There may be two reasons for this.

The first is that Amazon described in her Yale paper no longer exists.

Over the past few years, the company has shifted from the grow-at-all cost mentality that has defined most of its existence to one that now stresses profits and cost cutting. The retailer has laid off thousands of workers, paused or eliminated real estate projects, pressed vendors for greater profit margins, and moved to reduce product returns.

Hard to prove harm 

And as for the second major anti-trust argument against Amazon, that it both sells competitors’ products and uses the data to compete against them, it might be hard to prove its marketplace hurts consumers or vendors.

Martin Heubel, a former Amazon category manager who now advises brands on how to work with the company, said the company’s marketplace certainly gives Amazon a significant edge.

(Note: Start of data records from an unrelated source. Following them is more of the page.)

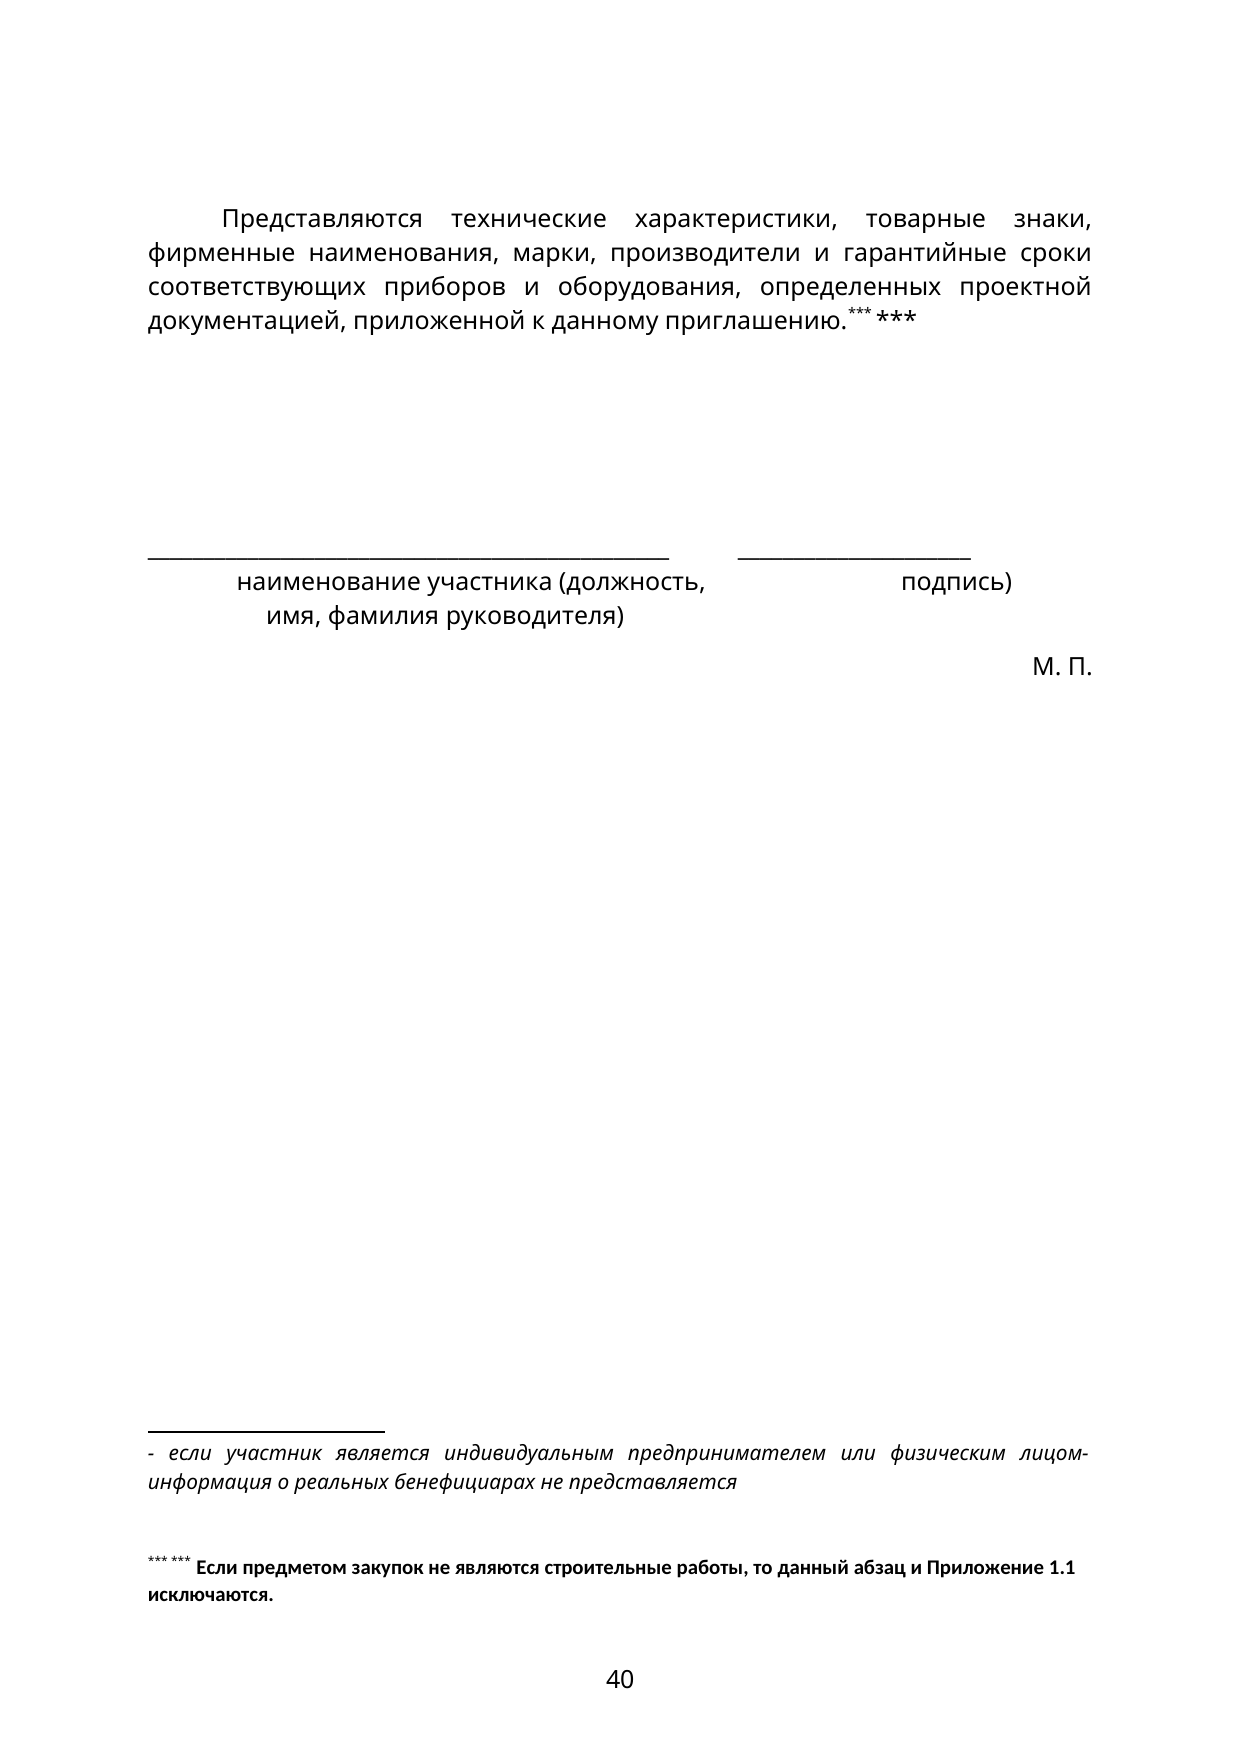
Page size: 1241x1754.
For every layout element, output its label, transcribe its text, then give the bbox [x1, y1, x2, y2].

text _______________________________________________ _____________________ [148, 530, 1092, 564]
text Представляются технические характеристики, товарные знаки, фирменные наименования, марки, производители и гарантийные сроки соответствующих приборов и оборудования, определенных проектной документацией, приложенной к данному приглашению.*** [148, 200, 1092, 337]
text имя, фамилия руководителя) [266, 598, 1092, 632]
text наименование участника (должность, подпись) [236, 564, 1092, 598]
text М. П. [148, 648, 1092, 683]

“It allows Amazon to tap into the best of both worlds: receiving profitable commissions from third party sellers, as well as yielding free data insights into the performance of each product category, not only at brand, but at the product level,” he said.

“This gives Amazon a significant advantage over other online retailers, as it doesn't have to rely on a trial-and-error approach when assigning its resources to its retail business, Heubel said. “Amazon can launch private label products with confidence, and also benchmark its first-party vendor business against the performance of its third-party sellers.”

Ultimately, competition between Amazon and the vendors that use its marketplace actually “leads to lower prices for end shoppers,” he said.

And in a recent study published in the journal Service Science, researchers found evidence that suggests that third-party sellers actually performed better than expected when competing with the platform, charging higher prices and increasing their revenues.

“The platform can be a ‘friend’ instead of a ‘foe’ when it enters the market to compete with third-party sellers,” the authors write.

It’s hard to argue Amazon should break up if you can’t specifically prove how the retailer hurts competitors or consumers.